The key is Starlink, SpaceX’s broadband satellite network. Its success is twofold. First, by building bigger rockets that can be reused, costs to launch tumble precipitously. Second, Starlink’s superior performance versus rivals ensures a revenue stream that justifies more launches. The company has around 7,000 satellites whizzing around Earth and is adding about 60 a week. From 1965 to the early 2010s, there was essentially no growth in manmade objects launched into space. Starlink turned that trajectory parabolic.
This is an emergent monopoly. SpaceX accounted for over 85% of all orbital payloads in 2024’s first quarter, estimates BryceTech.
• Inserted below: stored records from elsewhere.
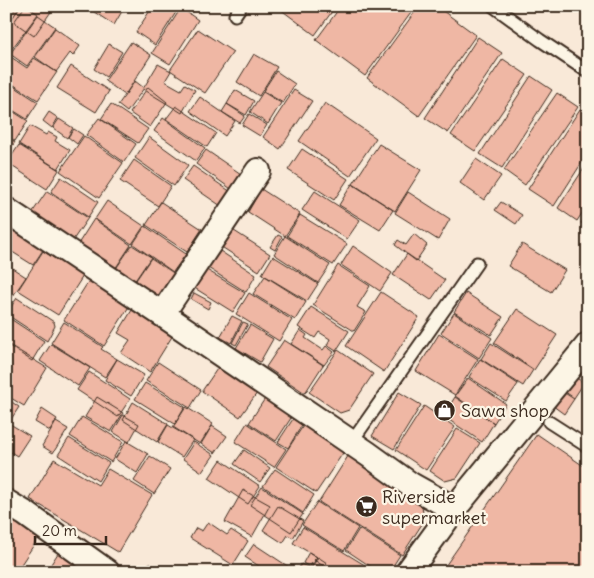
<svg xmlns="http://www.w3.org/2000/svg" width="594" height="578" font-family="Delius,sans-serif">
	<rect width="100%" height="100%" fill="#f9e9d8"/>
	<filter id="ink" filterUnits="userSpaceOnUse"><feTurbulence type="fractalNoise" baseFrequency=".02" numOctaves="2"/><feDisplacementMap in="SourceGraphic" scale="10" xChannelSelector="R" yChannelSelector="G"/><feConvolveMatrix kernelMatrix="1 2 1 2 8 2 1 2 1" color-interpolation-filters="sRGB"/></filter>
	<g filter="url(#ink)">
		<path fill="#efb7a4" stroke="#3b2a1e" d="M9,6H18L20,7L11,20L6,17V10Z
			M17,6H27L38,14L8,54L6,52V21Z
			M25,6H55L34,36L14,22Z
			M85,6H125L114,25Z
			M153,6H158L164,10L167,6H180L155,45L136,32Z
			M276,6H336L315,35Z
			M341,6H416L365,76L316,40Z
			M419,6H436L476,35L419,116L367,78Z
			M181,8L198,20L170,64L152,53Z
			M38,15L55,27L27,66L10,54Z
			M55,28L80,46L73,56L70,53L56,72L35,57Z
			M198,29L233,52L205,93L170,70Z
			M478,37L502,53L448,133L425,118Z
			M131,42L151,55L125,95L105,81Z
			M109,44L122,52L106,77L94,69Z
			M254,54L277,67L259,96L237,82Z
			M8,55L27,68L34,58L57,72L38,100L6,80V58Z
			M503,59L527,75L475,151L451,135Z
			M158,64L171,71L165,81L181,90L185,84L195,90L182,113L143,89Z
			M71,66L109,91L96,112L57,88Z
			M276,71L295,84L283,103L263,91Z
			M531,76L552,90L502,168L480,154Z
			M6,81L38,102L27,119L6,106Z
			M135,81L144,88L127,112L118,105Z
			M148,87L167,102L150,127L130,113Z
			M235,90L254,101L246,115L227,104Z
			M294,90L312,101L280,149L263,137Z
			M263,92L281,103L268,124L250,112Z
			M557,93L578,107L525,185L504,170Z
			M200,97L235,121L225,136L190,111Z
			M325,103L376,138L350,176L299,141Z
			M111,104L148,129L138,143L101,119Z
			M227,104L245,116L240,123L222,112Z
			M176,106L216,133L207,147L166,119Z
			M6,107L28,121L15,141L6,135Z
			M580,109L588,114V153L554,206L528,189Z
			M49,112L58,118L52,128L43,121Z
			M249,114L267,125L260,136L242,125Z
			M99,118L136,144L124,162L86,135Z
			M163,118L205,148L196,161L154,131Z
			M59,119L73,128L67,138L53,128Z
			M30,126L46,135L48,132L57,137L55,141L70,150L58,169L19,144Z
			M74,129L83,135L77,144L68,137Z
			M6,136L15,142L6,155Z
			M84,136L123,163L99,198L60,171Z
			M149,137L188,165L174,186L135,158Z
			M379,144L421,170L395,211L353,184Z
			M19,145L59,170L47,189L7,163Z
			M302,149L348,179L334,200L288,170Z
			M206,150L244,176L234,191L196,164Z
			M476,159L501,176L484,200L460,183Z
			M134,160L171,186L158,206L120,181Z
			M588,162V204L577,221L558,208Z
			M193,166L231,192L221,206L183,180Z
			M61,177L98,202L88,217L51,192Z
			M352,184L393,210L380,230L339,205Z
			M261,189L300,214L285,236L248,212Z
			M47,191L88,218L73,240L32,213Z
			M315,191L360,220L347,239L302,210Z
			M408,192L450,219L438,240L395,213Z
			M107,201L144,226L132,244L95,219Z
			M161,202L202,229L187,252L146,225Z
			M501,202L522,215L516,224L495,210Z
			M588,213V228L581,223Z
			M300,215L347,244L333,265L287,236Z
			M94,219L131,245L115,269L78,244Z
			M145,226L186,254L173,272L133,244Z
			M9,228L43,250L33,265L6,248V233Z
			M231,229L270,254L259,271L220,246Z
			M414,234L427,245L416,261L395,245L398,240L406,245Z
			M278,235L282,237L275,250L270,247Z
			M285,236L330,265L318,283L274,254Z
			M522,244L565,270L551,292L508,266Z
			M132,245L151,257L134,282L115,270Z
			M353,246L392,273L380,291L341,265Z
			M43,251L83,276L58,315L18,290Z
			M220,251L256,275L246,292L208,268Z
			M407,254L445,280L431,300L393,275Z
			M273,256L318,284L307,301L262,274Z
			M151,258L175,274L158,299L134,283Z
			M6,264L26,277L6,306Z
			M338,265L370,286L357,307L366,312L354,331L313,305Z
			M205,269L245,293L233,312L193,287Z
			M265,276L306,302L295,320L253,294Z
			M90,279L130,305L104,346L64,320Z
			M381,292L419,317L384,372L346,346Z
			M194,293L211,302L208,309L191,299Z
			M249,293L292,320L279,341L236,314Z
			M466,293L503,317L491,335L454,312Z
			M17,298L54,322L55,326L47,341L6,314Z
			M311,307L349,331L336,351L327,345L330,339L319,332L315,338L298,327Z
			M517,309L557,335L534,370L494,343Z
			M132,310L173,335L150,372L121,353L130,340L118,333Z
			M454,313L492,338L479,358L441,333Z
			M6,316L44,341L32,361L6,344Z
			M232,316L242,321L231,343L220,337Z
			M64,322L103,347L101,349L117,359L105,377L51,343Z
			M243,322L248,324L236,345L232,343Z
			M250,325L273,339L260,362L236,348Z
			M300,330L307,335L305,338L323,350L326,346L334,352L324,365L291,344Z
			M439,334L478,359L455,395L416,371Z
			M284,340L323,365L305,393L266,367Z
			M6,343L47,368L24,406L6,395Z
			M491,343L533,370L523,386L481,359Z
			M51,344L90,368L78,386L40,361Z
			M338,350L373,374L349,410L340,413L309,392Z
			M117,359L144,375L131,396L105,380Z
			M480,359L518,384L506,401L469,377Z
			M158,362L201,390L190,408L146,381Z
			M219,366L257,393L240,417L202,391Z
			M565,370L584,383L574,398L555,385Z
			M89,372L130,399L118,417L77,390Z
			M468,378L506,404L494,423L455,396Z
			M145,383L185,407L175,424L135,399Z
			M554,386L574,399L564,414L545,400Z
			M399,392L421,405L394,449L372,436Z
			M97,397L123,413L111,432L85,417Z
			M266,397L293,415L276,441L249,423Z
			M455,397L494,423L482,442L443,416Z
			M6,398L19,407L6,427Z
			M133,402L168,424L157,442L123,420Z
			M424,406L455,427L426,470L396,450Z
			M186,407L213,424L200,444L173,427Z
			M42,409L57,419L50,431L35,422Z
			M123,415L139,424L129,442L113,432Z
			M82,417L123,442L111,462L70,436Z
			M293,419L302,425L288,448L278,442Z
			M56,422L68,429L53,453L42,446Z
			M247,423L286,449L274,467L235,442Z
			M305,423L345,450L316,493L276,467Z
			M10,424L30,436L17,456L6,449V430Z
			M168,425L193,440L182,457L158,442Z
			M212,426L227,436L215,453L201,444Z
			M457,429L480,443L457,478L445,481L430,471Z
			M537,434L588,469V572H441Z
			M69,438L109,463L98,481L58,455Z
			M126,441L148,454L137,473L115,459Z
			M194,442L214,455L202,472L183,459Z
			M244,450L270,468L260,482L234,464Z
			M350,453L421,499L424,521L402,555L319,502Z
			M150,456L170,469L154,494L134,481Z
			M54,459L98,485L108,469L152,495L118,552L30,499Z
			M221,460L260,486L248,504L209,478Z
			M275,469L314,495L303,513L263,486Z
			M262,487L303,514L291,532L250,505Z
			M243,490L270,505L252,537L225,522Z
			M317,502L358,528L344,551L302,525Z
			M278,506L303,521L293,538L288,535L283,543L263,530Z
			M6,510L41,534L16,572H6Z
			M208,522L227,535L231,530L248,541L233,565L190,538L196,528L202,531Z
			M303,527L376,572H333L314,560L317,557L293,543Z
			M359,529L400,555L389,572H379L346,550Z
			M254,544L295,571V572H268L245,557Z
			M60,550L87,568L85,572H46Z
			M309,552L317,557L311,568L303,563Z
			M318,557L327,563L321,572H297L301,564L311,569Z
			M149,563L163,572H143Z
			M312,563L326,572H307Z
			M328,565L340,572H324Z"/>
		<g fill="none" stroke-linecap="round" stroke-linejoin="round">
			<defs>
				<path id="service" d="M493,6L540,40L588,72
					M235,15L241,6
					M549,422L588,447
					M351,443L477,263"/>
				<path id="minor" d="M6,210L162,314L368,454L411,485L454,509
					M162,314L258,171
					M6,502L26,514L107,572
					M408,572L454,509L588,345"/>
			</defs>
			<use href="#service" stroke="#3b2a1e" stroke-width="15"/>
			<use href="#minor" stroke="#3b2a1e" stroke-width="28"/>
			<use href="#service" stroke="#fcf5e5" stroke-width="11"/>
			<use href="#minor" stroke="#fcf5e5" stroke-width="24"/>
		</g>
	</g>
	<defs>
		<symbol id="shop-disc" viewBox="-11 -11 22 22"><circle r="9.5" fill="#3b2a1e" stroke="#fcf5e5"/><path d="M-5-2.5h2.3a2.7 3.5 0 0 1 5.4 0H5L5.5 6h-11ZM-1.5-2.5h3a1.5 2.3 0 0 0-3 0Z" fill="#fff"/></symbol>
		<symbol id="supermarket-disc" viewBox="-11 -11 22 22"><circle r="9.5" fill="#3b2a1e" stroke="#fcf5e5"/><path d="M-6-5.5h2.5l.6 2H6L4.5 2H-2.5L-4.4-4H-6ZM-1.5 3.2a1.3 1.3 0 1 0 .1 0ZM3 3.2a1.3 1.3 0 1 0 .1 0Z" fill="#fff"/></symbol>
	</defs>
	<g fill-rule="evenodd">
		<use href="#shop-disc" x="432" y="398" width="25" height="25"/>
		<use href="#supermarket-disc" x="354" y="494" width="25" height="25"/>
	</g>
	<g text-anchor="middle" stroke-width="4.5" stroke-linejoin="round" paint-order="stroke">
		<g font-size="18" fill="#3b2a1e" stroke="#fcf5e5" text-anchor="start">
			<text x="461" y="417">Sawa shop</text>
			<text x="382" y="503">Riverside<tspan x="382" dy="21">supermarket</tspan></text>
		</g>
	</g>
	<rect width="594" height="578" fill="none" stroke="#fcf5e5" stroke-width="25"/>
	<rect x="12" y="12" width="569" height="553" fill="none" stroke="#3b2a1e" stroke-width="2" filter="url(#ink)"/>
	<path d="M35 536v8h71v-8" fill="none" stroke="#3b2a1e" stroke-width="2.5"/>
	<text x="42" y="536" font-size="15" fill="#3b2a1e" stroke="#fcf5e5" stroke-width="4" paint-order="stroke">20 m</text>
</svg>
This rapidly scaling vertical integration – encompassing rockets, satellites and user terminals – puts would-be rivals like Amazon on the back foot.
Tesla faces fierce competition from upstarts like China’s BYD and cheaper, good-enough fossil-fuel cars. SpaceX enjoys much clearer skies. Starlink only has 5 million users but is available in 114 countries. It’s adding cellphone service and has plenty of capacity. Musk’s connections to President-elect Donald Trump may help it land previously unavailable subsidies, such as $42 billion for rural U.S. broadband.
That leaves plenty of upside from the $6.6 billion, of revenue that consultancy Quilty Space predicts for Starlink in 2024. EBITDA is projected to hit $3.8 billion, an astonishing 58% margin. TMF Associates foresees $24 billion of revenue by 2030. At today’s estimated profitability, that’s $18 billion of EBITDA. Given high fixed costs, more users could improve the bottom line.
So what is Starlink worth? Tesla trades at 68 times EBITDA, despite sputtering growth. Assume Starlink’s growth continues on its forecast path, put it on Tesla’s multiple, and the communications business would, at the end of the decade, be valued at well over $1 trillion. That’s not even counting SpaceX’s other valuable businesses like rockets.
Ultimately, it’s not clear why SpaceX is worth so little, Tesla so much, or both. As self-driving gets a reality check while the one-man space race continues, it will become clear that the stars are Musk’s real frontier.